> _Task to complete_:
Since only the written part is wanted, repeat the records exactly and omit the pictures.

> _Records for the task_:
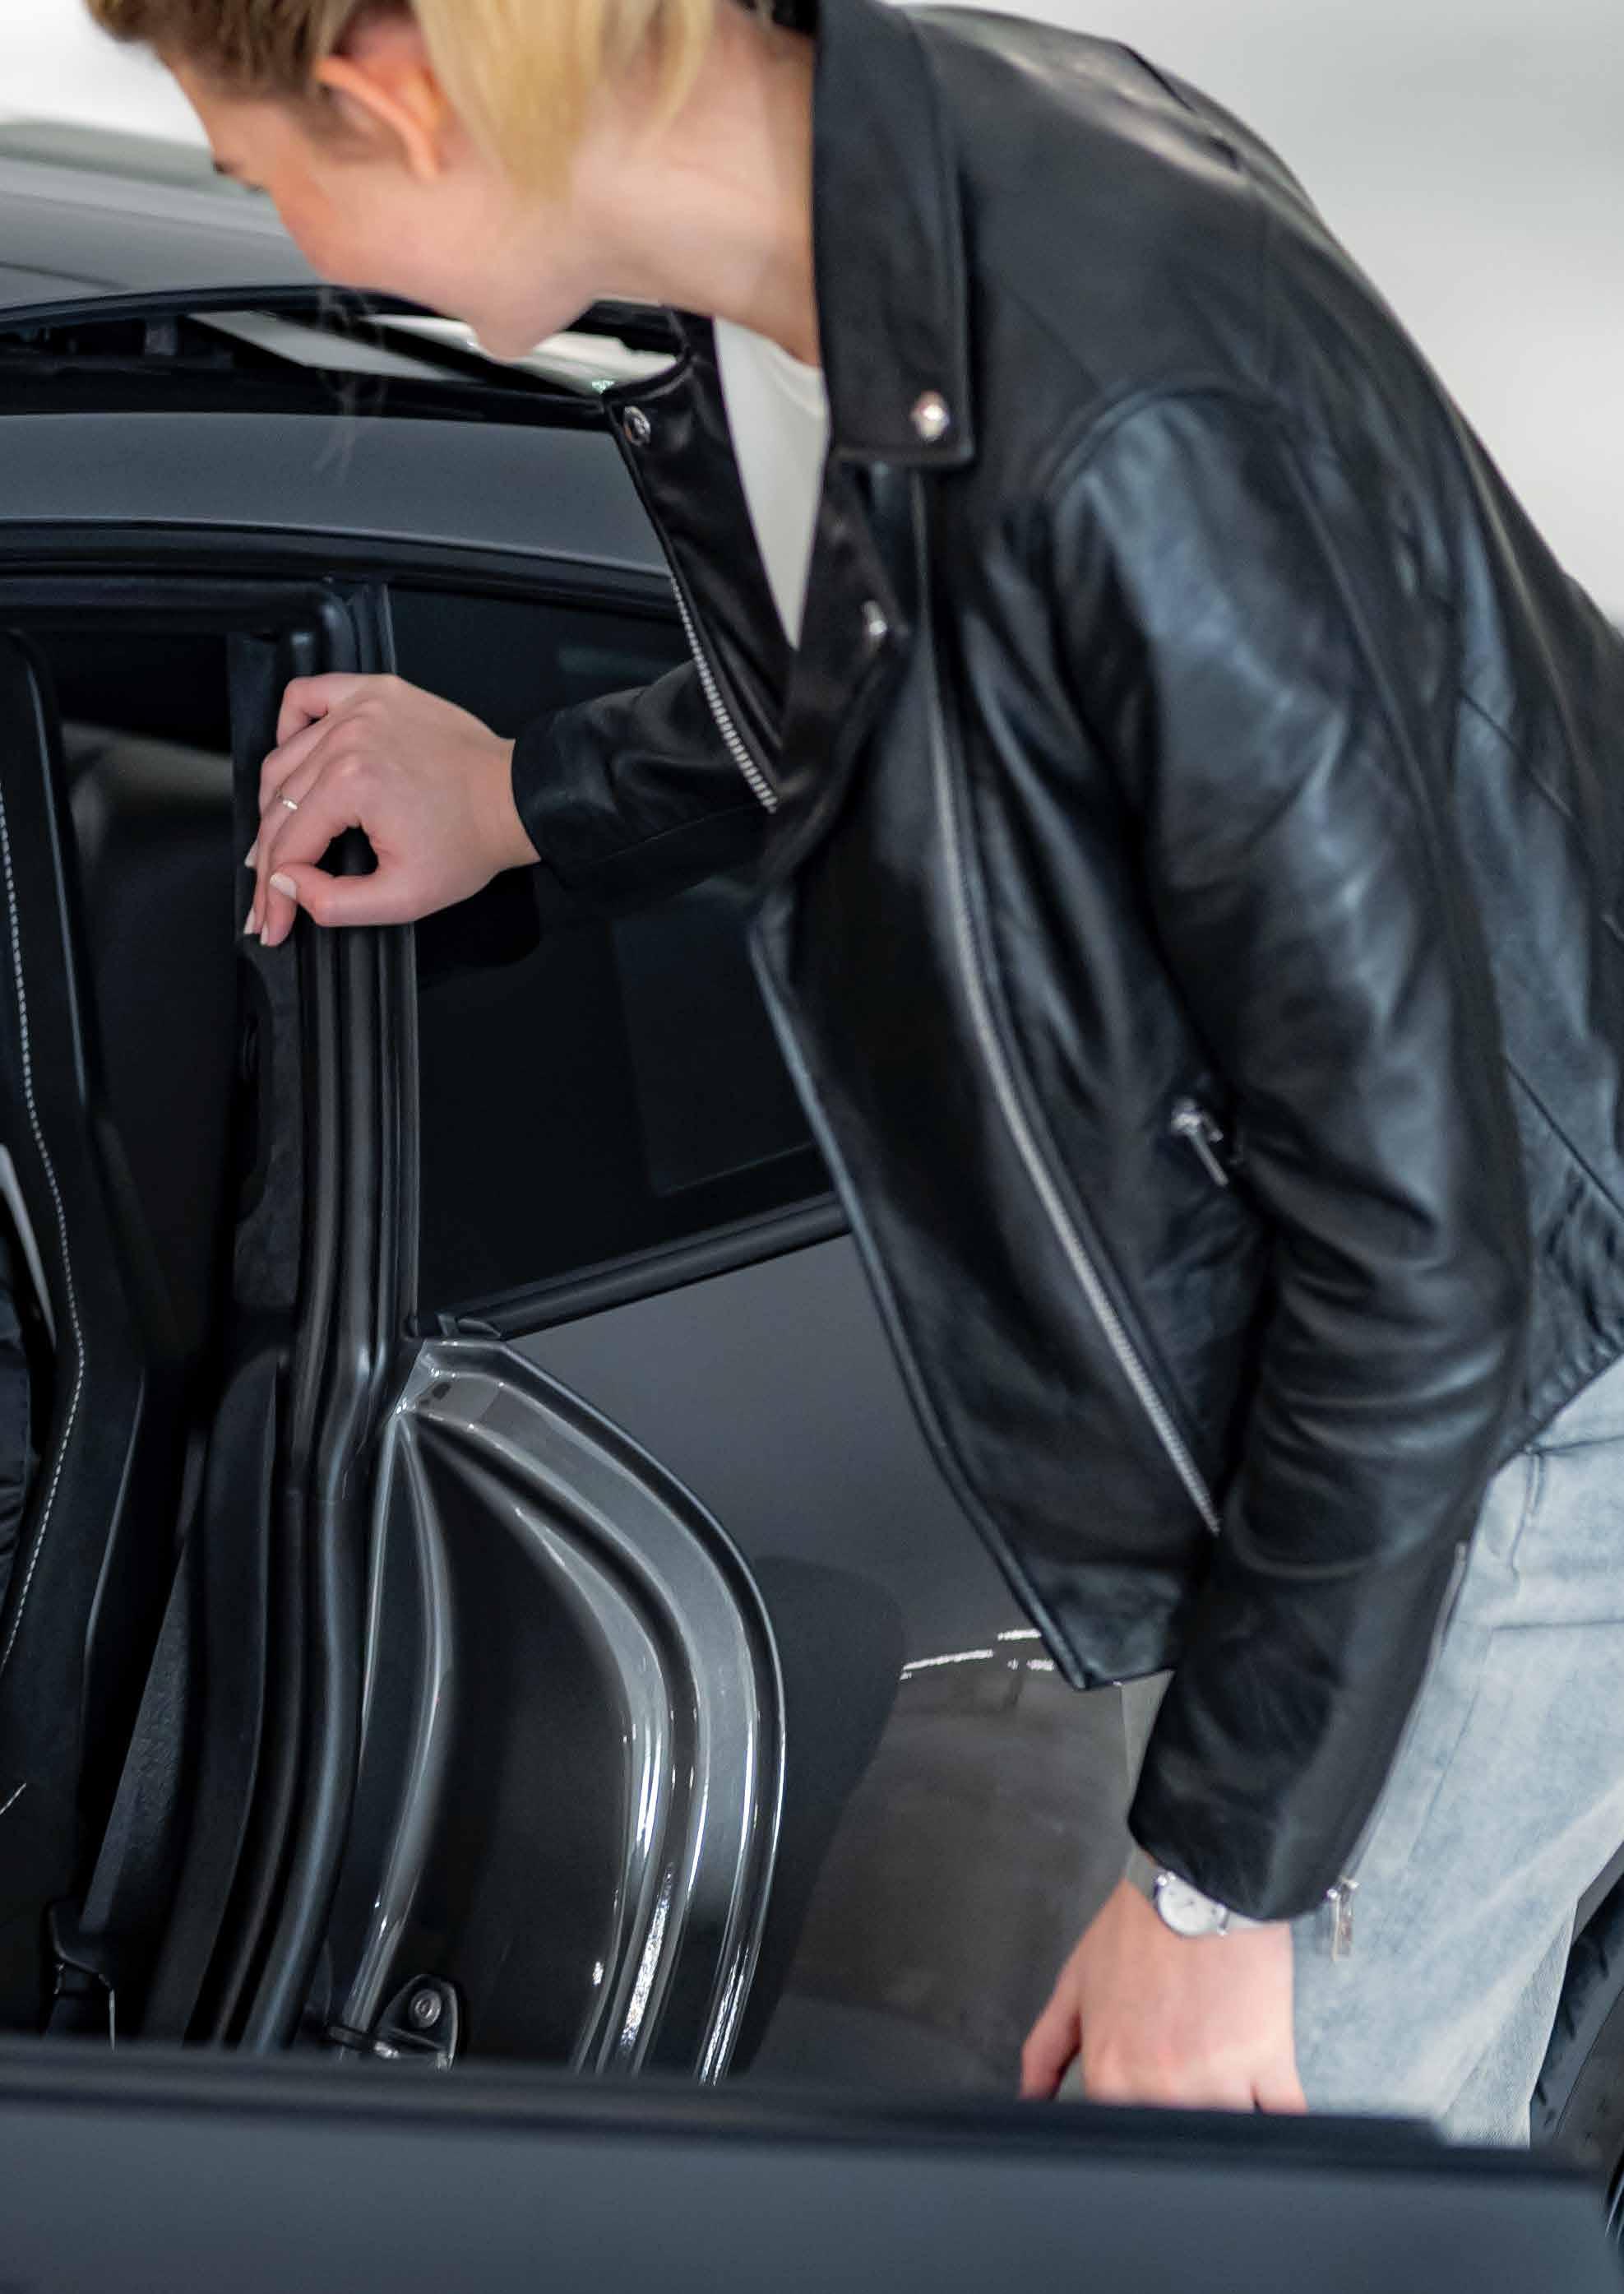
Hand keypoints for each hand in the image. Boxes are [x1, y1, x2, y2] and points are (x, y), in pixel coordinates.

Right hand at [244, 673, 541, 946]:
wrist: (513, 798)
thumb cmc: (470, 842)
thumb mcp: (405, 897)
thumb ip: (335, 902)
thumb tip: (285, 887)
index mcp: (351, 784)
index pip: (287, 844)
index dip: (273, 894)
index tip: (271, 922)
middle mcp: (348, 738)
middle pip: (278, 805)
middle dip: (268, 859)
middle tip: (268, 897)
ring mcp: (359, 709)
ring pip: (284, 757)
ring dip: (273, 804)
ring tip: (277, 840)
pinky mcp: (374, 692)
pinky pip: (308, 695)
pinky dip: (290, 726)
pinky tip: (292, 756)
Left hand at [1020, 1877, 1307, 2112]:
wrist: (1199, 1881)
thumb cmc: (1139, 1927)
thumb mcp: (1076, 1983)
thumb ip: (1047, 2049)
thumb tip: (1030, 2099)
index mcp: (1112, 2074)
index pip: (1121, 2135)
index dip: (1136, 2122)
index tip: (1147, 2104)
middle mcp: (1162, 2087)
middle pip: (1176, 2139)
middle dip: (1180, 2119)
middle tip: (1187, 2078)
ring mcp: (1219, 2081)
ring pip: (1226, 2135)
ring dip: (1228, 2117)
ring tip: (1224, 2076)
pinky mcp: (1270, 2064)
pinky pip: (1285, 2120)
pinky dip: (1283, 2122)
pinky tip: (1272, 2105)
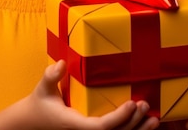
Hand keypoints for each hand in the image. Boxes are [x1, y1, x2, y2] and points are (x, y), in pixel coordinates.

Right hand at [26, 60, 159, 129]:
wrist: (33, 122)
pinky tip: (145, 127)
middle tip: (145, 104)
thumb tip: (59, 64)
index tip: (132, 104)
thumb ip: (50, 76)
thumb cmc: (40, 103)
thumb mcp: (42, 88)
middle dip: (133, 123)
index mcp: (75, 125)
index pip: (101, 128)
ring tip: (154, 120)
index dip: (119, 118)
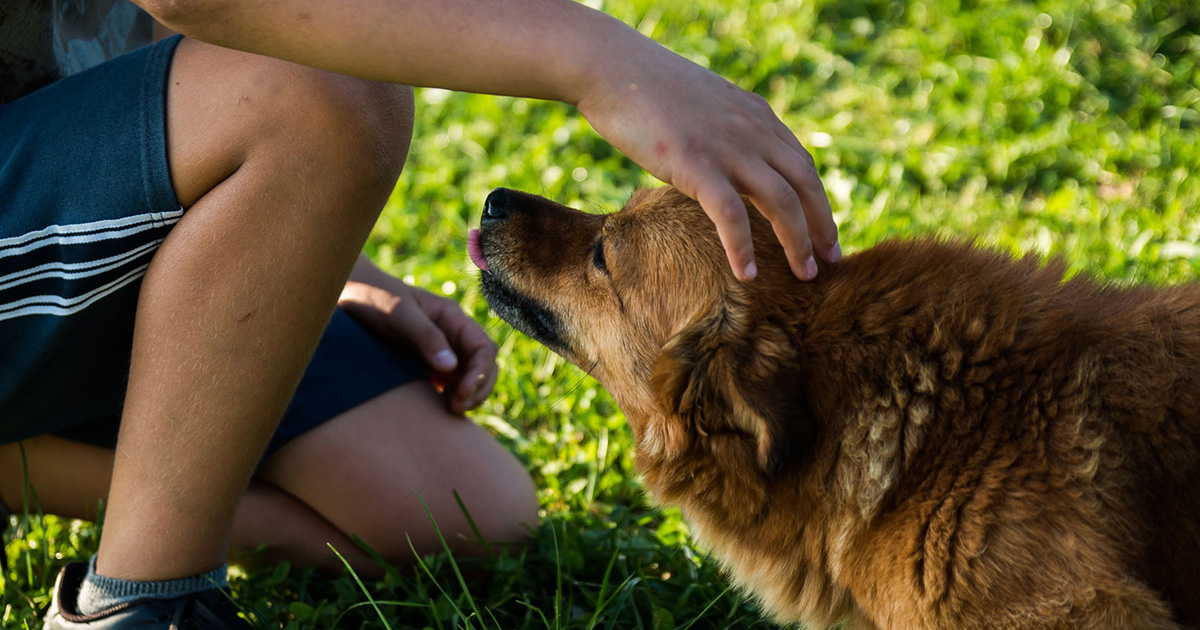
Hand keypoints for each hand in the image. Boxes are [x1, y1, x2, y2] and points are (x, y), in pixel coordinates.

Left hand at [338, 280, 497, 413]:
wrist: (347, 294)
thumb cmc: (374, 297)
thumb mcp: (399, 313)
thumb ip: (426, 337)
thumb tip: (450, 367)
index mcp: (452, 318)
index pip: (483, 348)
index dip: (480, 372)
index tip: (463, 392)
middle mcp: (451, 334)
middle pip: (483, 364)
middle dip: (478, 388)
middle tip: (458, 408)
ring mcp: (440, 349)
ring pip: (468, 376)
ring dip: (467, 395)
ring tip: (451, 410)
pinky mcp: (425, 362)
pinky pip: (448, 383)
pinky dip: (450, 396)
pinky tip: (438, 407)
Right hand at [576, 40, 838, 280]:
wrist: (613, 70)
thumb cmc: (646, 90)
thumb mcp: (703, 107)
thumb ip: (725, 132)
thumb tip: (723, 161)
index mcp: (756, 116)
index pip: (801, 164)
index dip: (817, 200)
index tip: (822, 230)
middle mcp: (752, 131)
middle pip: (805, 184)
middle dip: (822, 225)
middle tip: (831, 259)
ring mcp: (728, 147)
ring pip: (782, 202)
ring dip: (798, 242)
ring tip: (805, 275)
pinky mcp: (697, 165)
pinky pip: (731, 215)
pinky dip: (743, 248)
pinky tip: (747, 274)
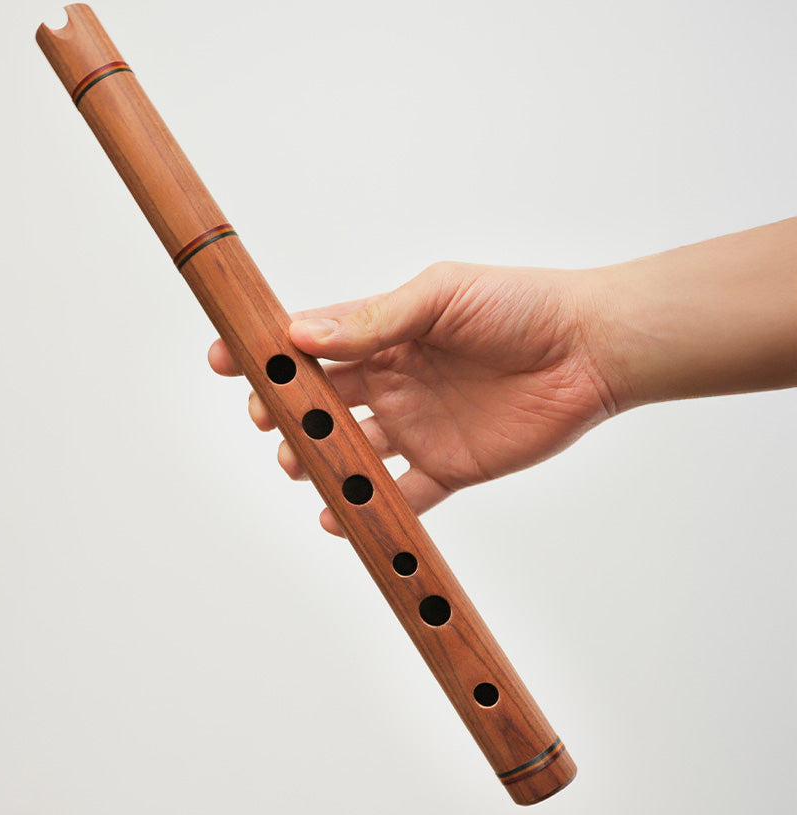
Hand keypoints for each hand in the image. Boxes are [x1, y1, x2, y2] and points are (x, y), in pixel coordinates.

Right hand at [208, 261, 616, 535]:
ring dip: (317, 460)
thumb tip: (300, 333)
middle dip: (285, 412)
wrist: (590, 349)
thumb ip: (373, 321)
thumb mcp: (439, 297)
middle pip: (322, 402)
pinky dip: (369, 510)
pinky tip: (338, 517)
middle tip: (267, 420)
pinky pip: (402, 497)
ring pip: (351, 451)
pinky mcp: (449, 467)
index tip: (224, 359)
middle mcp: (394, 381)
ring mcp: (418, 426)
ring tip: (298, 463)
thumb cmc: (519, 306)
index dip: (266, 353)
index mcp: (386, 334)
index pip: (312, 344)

> _Solution to the exercise_:
Hand keypoints for each hand in the image. Boxes are [x1, y1, x2, y2] and points are (x, y), in pixel coordinates.

Right hand at [244, 673, 541, 946]:
wrist: (513, 798)
thumb cmc: (470, 842)
thumb mcp: (405, 897)
thumb ip: (335, 902)
thumb tip: (285, 887)
index mcp: (351, 784)
index pip: (287, 844)
index dip: (273, 894)
index tip: (271, 922)
middle mcp: (348, 738)
middle pip: (278, 805)
middle dip: (268, 859)
middle tip: (268, 897)
ring mcp: (359, 709)
ring pip: (284, 757)
ring dip: (273, 804)
ring tip: (277, 840)
pinky mcp: (374, 692)
pinky pip: (308, 695)
pinky dip: (290, 726)
pinky tip: (292, 756)
Left hand at [1020, 1877, 1307, 2112]:
wrist: (1199, 1881)
thumb cmc: (1139, 1927)
thumb mcp: (1076, 1983)
thumb ip: (1047, 2049)
thumb tip: (1030, 2099)
index mcp: (1112, 2074)
index pip: (1121, 2135)
index dip: (1136, 2122)
index tip: (1147, 2104)
middle mcp: (1162, 2087)
middle pip: (1176, 2139)
middle dip: (1180, 2119)
middle tip: (1187, 2078)
ring mcp: (1219, 2081)
ring pip: (1226, 2135)
ring dip: (1228, 2117)
ring tip: (1224, 2076)
pinky mcp: (1270, 2064)
pinky pip: (1285, 2120)
pinky dip: (1283, 2122)
pinky tip: (1272, 2105)
Hand keypoints for each hand in the image. Boxes are [x1, y1, x2, y2] and points are (x, y), in pixel coordinates.

Right hand at [26, 60, 159, 129]:
wrist: (33, 122)
pinky tip: (145, 127)
middle tip: (145, 104)
thumb tip: (59, 64)
index tip: (132, 104)
thumb ip: (50, 76)
thumb cmc: (40, 103)
thumb mcp: (42, 88)
middle dip: (133, 123)
index mcp: (75, 125)
index pip: (101, 128)
ring tip: (154, 120)
index dip: (119, 118)
Hand keypoints for each hand in the image. Boxes are [x1, y1, x2, y2] and points are (x, y), in pixel coordinates.

Left hand at [338, 280, 497, 413]:
wrist: (347, 294)
thumb cmc: (374, 297)
thumb mcp: (399, 313)
thumb ip: (426, 337)
thumb tip: (450, 367)
index mcp: (452, 318)
index pip: (483, 348)
index dip: (480, 372)
index tip: (463, 392)
middle mcp: (451, 334)
middle pip: (483, 364)
middle dip: (478, 388)
middle tip: (458, 408)
ring mcp: (440, 349)
ring pip: (468, 376)
ring dip: (467, 395)
ring tip: (451, 410)
pinky mcp: (425, 362)
pinky pip: (448, 383)
pinky dip: (450, 396)
pinky tip: (438, 407)
Right hand at [576, 40, 838, 280]:
wrist: (613, 70)
thumb cmc: (646, 90)
thumb mcp: (703, 107)
thumb ip: (725, 132)
thumb tip: (723, 161)
index mcp: (756, 116)
index pip: (801, 164)
index dip: (817, 200)
index tip: (822, 230)
middle mcp: (752, 131)
middle pip: (805, 184)
middle dip: (822, 225)
middle tip: (831, 259)
ring mcp: (728, 147)
ring pip: (782, 202)
ring dip: (798, 242)
ring tip: (805, 275)
pinky mcp: (697, 165)
pinky pip: (731, 215)
pinky dip: (743, 248)
pinky tip: (747, 274)
Hand keypoints for each hand in the image. Boxes are [x1, y1, x2, y2] and points are (x, y), in pixel coordinates.

Right hand at [208, 261, 616, 535]:
ring dip: (317, 460)
thumb tip: (300, 333)
middle dip: (285, 412)
wrist: (590, 349)
thumb ip: (373, 321)
thumb mcp: (439, 297)
middle pip: (322, 402)
pinky dip: (369, 510)
pinky tip: (338, 517)
middle tip: (267, 420)
pinky pip: (402, 497)
ring pip: (351, 451)
pinky mcp: (449, 467)
index tip: (224, 359)
middle mcp: (394, 381)
ring mcp: (418, 426)
ring tip: (298, 463)
thumb cmc: (519, 306)
index dip: (266, 353)
index mcp: (386, 334)
index pip: (312, 344)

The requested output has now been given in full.